THE PLEASURES of January are scant. It's a matter of finding interest and amusement where you can in this long dreary month of bills and pay cuts and heightened recession anxiety, and so the other day I got tremendous satisfaction from seeing a car being stopped by a guard at the top of a bus lane in the middle of the morning rush hour, writes ORNA MULCAHY
The rest of us had crawled along in the single lane alongside, edging towards the traffic lights at the kind of pace that allows you to read the newspaper and put on lipstick at the same time, but there are always the ones who think they are just too busy and important to wait in line. Put them alongside an empty bus lane and their inner master of the universe comes bursting out.
Traffic jams are for wimps. They simply rev up and nip out from behind, speeding past the drones, and then oh so brazenly nosing their way back in at the top of the queue, sending ripples of resentment, if not sheer naked loathing through the law-abiding lot in the cars behind. There is very little consolation from blocking someone if you are at the top of the queue, because they will simply move on up, or hold back until some sucker lets them through. A friend with a motorbike has a solution. He putters along in the bus lane and when a car breaks in and tries to overtake, he moves into its path and goes at exactly the same pace as the cars alongside in the traffic, which gives him a real kick.
What joy it was to see the big guard sauntering down the middle of the bus lane towards the car that was now blocked by his patrol car complete with flashing lights. At last, something being done to stop the chancers! There was only one problem. It was a very small car that he’d stopped, with a young girl inside and she looked frightened. Easy prey in other words. Okay, there’s no reason why she should be above the law, but it’s just that she didn’t fit the profile of the traffic delinquent at this particular bottleneck.

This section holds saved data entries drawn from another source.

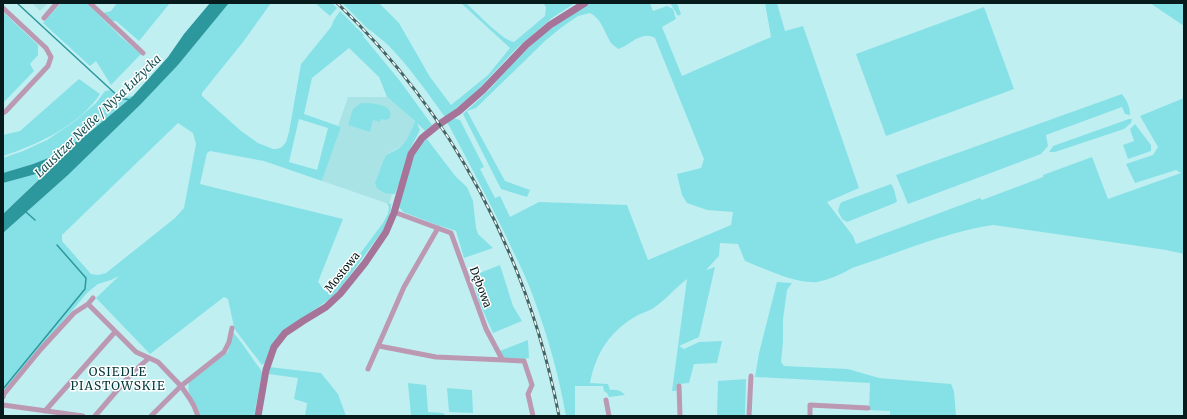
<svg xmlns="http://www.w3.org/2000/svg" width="1187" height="419" font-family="Merriweather,serif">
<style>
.built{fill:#aae3e6}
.green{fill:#86e1e6;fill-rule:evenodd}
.water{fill:#2c989d}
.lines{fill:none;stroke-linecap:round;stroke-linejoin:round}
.stream{stroke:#2c989d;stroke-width:1.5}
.street{stroke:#bc99b2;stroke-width:5}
.secondary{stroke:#a67498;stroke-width:7}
.rail-casing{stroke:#466364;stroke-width:3}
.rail{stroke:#fff;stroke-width:1.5;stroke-dasharray:4.5;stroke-linecap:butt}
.labels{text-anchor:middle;stroke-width:3;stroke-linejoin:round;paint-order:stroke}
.street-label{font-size:11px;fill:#081b1c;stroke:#fff}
.water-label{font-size:12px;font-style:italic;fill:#134f52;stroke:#fff}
.neighbourhood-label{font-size:12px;letter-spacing:1px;fill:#063739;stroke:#fff}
</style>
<rect width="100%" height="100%" fill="#c0eff2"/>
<!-- built -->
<path class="built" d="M32 3H48L40 11Z
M348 97H387L415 121 410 136 405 143 398 148 389 153 379 190 392 195 389 204 322 181 341 127 338 126Z"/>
<!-- green -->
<path class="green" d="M61 3H87L121 37 141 54 111 85 96 61 90 66 43 23Z
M117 3H170L139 41 116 21H111L103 13 111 11Z
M229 3H271L243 42 202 93V96L241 131 258 143 273 149H277L282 147 286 142 289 132 301 64 331 27 334 20 340 11 355 26 356 28H357L364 35 363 36 400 81 432 125 425 131 417 123 420 130 408 153 400 181 395 194C387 195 376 191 375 183 379 175 381 164 386 156 390 152 395 151 399 148 408 141 411 131 415 121L387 97 379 77 349 48 312 78 304 114 341 127 322 181 264 161 210 151 207 153 200 184 343 219 318 282 326 292 332 290 347 271 383 223 388 214 389 207 387 203 391 204C391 212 389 218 386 226L343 285 331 298 283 332 265 363 262 365 236 331 234 327 228 299 224 297 150 354 96 298 119 276 111 280 98 284 87 293 3 392V233L68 175 141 104 178 65ZM299 119 328 128 317 170 289 162ZM178 123 193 133 196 144 184 208 175 218 106 273 98 275 91 274 62 241V235Z
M315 3H332L337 8 330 16Z
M342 3H379L399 23 430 77 451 105 488 75 510 48 461 3H466C476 12 502 40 514 42L545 16 546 7 543 3H575L552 18 517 48 472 96 445 117C427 92 410 68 389 46 383 40 376 35 370 30H369L362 23V22L360 21Z
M591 3H650L653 11 667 6 673 9 676 19 662 27 682 76 771 37 765 3H777L785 31 803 26 859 188 827 202 853 236 856 244 980 198 982 200 1043 177V175L1092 157 1108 199 1181 173 1176 170 1135 183 1126 164 1153 155 1158 147 1140 116 1184 98V254L1166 250 993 225C946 232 898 253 852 268 842 274 829 280 817 282 796 284 765 269 745 261L738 244 720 243 719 256 706 270 715 267 699 337 679 346 684 349 699 342 722 341 717 363 694 364 689 383 678 384 676 391H672L687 279C675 288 666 300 652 309 648 311 643 313 638 315 611 330 596 352 590 383L608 384 610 390C616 389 621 390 625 395L609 397 607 393 604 391 603 386H575V416H566C559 376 548 337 534 299 527 278 516 258 507 238 488 199 468 161 447 122L453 118 460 120 484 167 480 169 495 198 500 196 510 217 539 202 627 205 648 260 731 225 733 212 707 210 687 203 682 195 677 174 701 168 704 159 655 38C641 30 631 45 618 49 616 47 613 45 611 43 604 32 602 19 590 13L578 16 562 27 546 40 476 108 467 111 505 181 530 190 527 197 501 189 463 114 488 91 510 66 544 33 581 8Z
M670 3H677L681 14 678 16Z
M1150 3H1184V26Z
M984 7 1014 89 886 136 856 54Z
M3 12 38 45V55L30 64 34 71 3 103Z
M79 79 100 94C80 125 37 145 3 156V135L20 131Z
M111 90 120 98 133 96 114 112 85 136 56 155 33 164 3 173V158L23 151 47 140 75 121 96 103 105 91Z
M1122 94C1127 101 1130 106 1130 115L1125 114 1122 107 1046 135 1048 146 1041 154 908 204 896 175Z
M361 103C371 103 397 104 389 119H387L386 120 381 119 380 122 373 120 370 132 348 125 353 109Z
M1129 119H1132L1131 123 1124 129 1055 152H1049L1053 146Z
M1135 124 1151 145V151L1128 159 1123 145 1134 141 1130 129Z
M427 139 456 177 467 187 473 201 476 228 478 234 493 248 464 258 456 231 437 225 403 212 399 207 413 155 422 141Z
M53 167 40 178 3 214V183L36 174Z
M891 184C895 189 895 195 897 201L895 203 847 222 842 219 838 211 840 204 842 202Z
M500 265 513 306 522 321 493 333 479 302 472 276Z
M777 282 792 283 787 290 783 319V342L781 362 784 366 848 369 879 378 951 384 954 391 956 416H890V411L869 410 870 383 755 377 759 353Z
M233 332 241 342 255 362 261 370 262 373 254 416H200C199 403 183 395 190 381L228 352Z
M528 340 529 358 524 359 503 358 500 351Z
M269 367 321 373 338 394 346 416H305L307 403 294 399 298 378 268 374Z
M746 379 745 416H717L718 381Z
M408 383 426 385 428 412 443 413 446 416H411Z
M447 388 472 390 473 413 449 412Z"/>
<!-- water -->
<path class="water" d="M210 3H229L178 65 141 104 68 175 3 233V214L51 168 36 174 3 183V173L33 164 56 155 85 136 114 112 133 96 168 57 184 34Z"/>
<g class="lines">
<!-- stream -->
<path class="stream" d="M17 3 120 98 130 100
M26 212 35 220
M3 389 85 289 86 278 57 245"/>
<!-- street -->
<path class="street" d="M90 3 143 53
M3 8 46 48 51 57 48 66 6 111 3 113
M44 18 57 3
M394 212 451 233 486 329 502 359
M88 304 136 352 158 362 181 386 190 399 194 406 198 416
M379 346 436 357 524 361 532 385 528 394 533 416
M368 369 404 287 438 228
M679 386 680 416
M3 397 4 394 41 349 74 313 88 304 93 298
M606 400 609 416
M3 405 83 416
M45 411 115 332
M95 416 132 373 149 358
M151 416 181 386 224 352 229 342 232 328
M749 416 751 376
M810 416V405L868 408"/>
<!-- secondary -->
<path class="secondary" d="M441 123 459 111 483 90 526 45 550 25 585 3
M258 416 266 370 274 347 285 333 303 321 326 307 340 294 365 263 386 232 394 213 411 154 422 138 438 125"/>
<!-- rail casing -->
<g class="rail-casing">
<path id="rail" d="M337 3C453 113 529 260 559 416"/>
</g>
<!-- rail -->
<use href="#rail" class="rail"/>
</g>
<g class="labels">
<!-- street labels -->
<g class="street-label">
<text transform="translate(342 272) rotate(-51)" y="4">Mostowa</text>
<text transform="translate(481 287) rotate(69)" y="4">Dębowa</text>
</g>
<!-- water labels -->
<g class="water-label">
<text transform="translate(98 116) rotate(-44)" y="4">Lausitzer Neiße / Nysa Łużycka</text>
</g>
<!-- neighbourhood labels -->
<g class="neighbourhood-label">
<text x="118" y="376">OSIEDLE<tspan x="118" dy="14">PIASTOWSKIE</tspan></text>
</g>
</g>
<!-- border -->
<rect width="1187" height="419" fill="none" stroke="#081b1c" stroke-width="8"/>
</svg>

Why oh why could it not have been a Porsche Cayenne, with a big fella inside with a ski tan on his brazen face? Nine times out of 10 the cars that breeze by in the bus lane are not little bangers but big expensive ones, mostly driven by men, but occasionally also by well-groomed women who, I like to think, have everything in life except breeding.
Men in big cars glide along in their own leather-clad bubble, generally talking on the phone while slaloming in and out of traffic lanes to gain an advantage, however small – five places up the queue here, three places there, and so all the way to the office where they must arrive all pumped up and ready to annihilate the opposition.
This is the same kind of driver who, when exiting their car park later that day, will shoot out into the traffic, demanding that a gap open up for them, rather than waiting patiently for someone to allow them join the queue. And when you have let this thug out in front of you, where they forever demand to be, does he indicate to say thanks? Usually not, being far too busy for that kind of truck-driver etiquette.
However, he will flash his lights at you on the motorway when you are tootling along observing the speed limit. Again I say “he” because it is mostly men who behave like this on motorways, and what I want to know is why are they allowed away with it? It’s arrogant and ignorant and it’s also against the law because what they are doing is telling you to get out of their way so that they can then break the speed limit.
Merc and Range Rover drivers are very bad in this regard, but Passat owners are nearly as aggressive and yellow-reg Northern drivers are also offenders. It seems to matter nothing to them that they are breaking the law, because people break it all the time. When everyone else is doing it, and where there are no speed cameras, the chances of getting caught are very slim.
So it is with driving in bus lanes. It’s an unlucky day that one might find a guard lying in wait, and so there is no great danger to breaking the law again and again. And if you let yourself get away with that thought, then what will you be up to next?
The amateur psychologist in me imagines these traffic delinquents in their place of work, forever pushing the boundaries, ignoring the rules and regulations that keep business honest and correct. Is it too much of a leap to suggest that those who break the rules in small ways every day on the roads might be more inclined to break the rules in big ways, if they can get away with it and there is no one watching?
When the banking inquiry gets going, it will no doubt involve a lot of men who took risks and cut corners because everyone else was doing it, and because, like the traffic police, it was rare to come up against a regulator standing in their path.